Dans le détail, les chercheurs ont observé que les émissions de charbon, ce combustible fossile extrêmement polluant, ont même dépassé leur niveau d'avant-crise (mais restent sous le pic de 2014). Quant au gaz naturel, lui aussi d'origine fossile, ses émissions atteignent en 2021 leur plus haut niveau de tous les temps. Paradoxalement, la raison est aussi climatique : ce polluant étant « moins pire » que le charbon ou le pétrole, il est de plus en plus substitué à ces sources d'énergie, car vanté comme une solution transitoire.
Le pétrole, d'ailleurs, apparaît comme le seul combustible fossile dont les émissions ne rattrapent pas leur niveau de 2019. Mais selon les auteurs, cette inflexion est à nuancer : le secteur des transports, qui en est le principal consommateur, n'a pas encore recouvré ses niveaux d'avant-crise. Quand la reprise sera réellement engagée, la donne pourrait bien changer.

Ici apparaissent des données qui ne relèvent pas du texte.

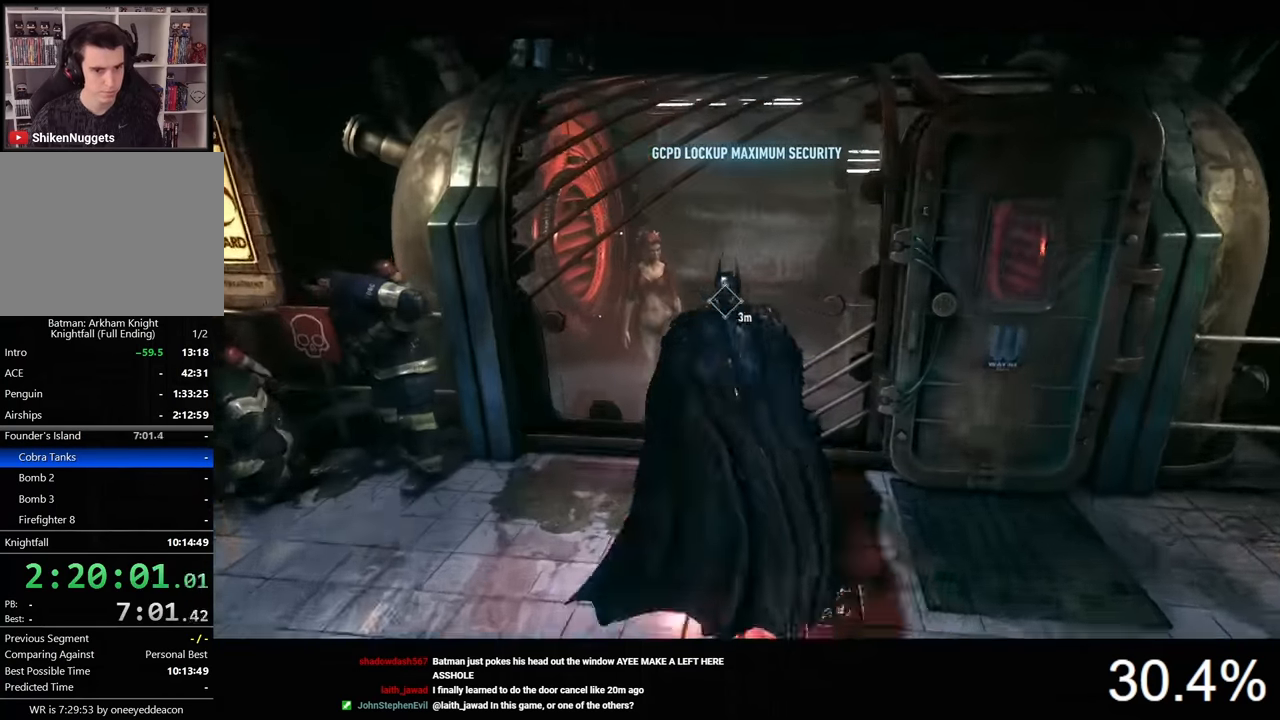
{"keys": [], "mouse": [], "mouse_move": "still", "events": [[66, "space", "up"], [200, "space", "down"], [233, "space", "up"], [333, "space", "down"], [400, "space", "up"]]}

L'espoir d'un découplage entre croissance et pollution
Au-delà de ces moyennes globales, les scientifiques ont aussi passé au crible la répartition régionale de ces gaz à effet de serre. Et sans surprise, la Chine restera cette année le premier émetteur mondial, comme c'est le cas depuis 2007. Mais alors que le pays était jusqu'alors responsable d'environ 1/4 des émissions mondiales actuelles, sa part bondira à 31% en 2021, alertent les auteurs.
Alors que Pékin est sorti avant les autres de la crise du coronavirus, ses émissions avaient déjà crû de 1,4% en 2020, quand celles des Etats-Unis, le deuxième pollueur mondial, chutaient de 10,6%, celles de l'Union européenne de 10,9%, et celles de l'Inde de 7,3%. En 2021, ces émissions devraient croître respectivement de 4%, 7,6%, 7,6% et 12,6%, font valoir les chercheurs.
Les observations régionales livrent cependant une note d'espoir : entre 2010 et 2019, 23 pays représentant 1/4 des émissions ont réussi à opérer un découplage entre leur croissance économique et leurs rejets de gaz à effet de serre. Concrètement, ces derniers ont « substantiellement baissé », alors même que les activités ont continué de croître.
Sans surprise, il s'agit notamment des pays très développés, qui ont pu mobiliser des moyens et mettre en œuvre des réglementations pour s'attaquer au problème. Reste que ces pays sont historiquement responsables d'une bonne partie de la pollution mondiale, malgré leur inflexion récente. Car pour rappel, le CO2 reste présent dans l'atmosphère plusieurs dizaines d'années avant de disparaître.
L'objectif de l'accord de Paris s'éloigne dangereusement
A partir de ces résultats, les chercheurs ont estimé les « budgets » carbone de la Terre, c'est-à-dire la quantité de CO2 pouvant être encore émise pour aboutir à un résultat donné. Et leurs conclusions sont pour le moins inquiétantes : les « crédits » restants pour ne pas dépasser l'objectif de l'accord de Paris (de limitation des températures sous la barre de +2°C, si possible +1,5°C, d'ici à la fin du siècle) s'amenuisent dangereusement, avancent-ils. Rejoignant les conclusions catastrophiques du dernier rapport des experts climat de l'ONU (GIEC) publié au creux de l'été, qui alertait sur un dépassement du seuil de +1,5°C dès 2030.
Dans le détail, au rythme de 2021, il resterait huit ans d'émissions pour avoir 50% de chance de tenir le cap des +1,5°C. Le monde aurait encore 20 ans pour se limiter à +1,7°C, et 32 ans avant d'atteindre +2°C. Si l'humanité veut augmenter ces chances à 66%, ces laps de temps baissent encore. Ainsi, le décompte serait de 16 ans pour les 1,7°C, et de 27 ans pour 2°C. Et ce, alors même que chaque fraction de degré supplémentaire apportera son lot de catastrophe, avertit régulièrement le GIEC.
Tandis que les prochaines années seront cruciales pour que le pic ait lieu le plus tôt possible, jeter des pièces dans une fontaine pour accroître les chances d'y parvenir, comme l'ont récemment fait les dirigeants du G20, risque de ne pas suffire.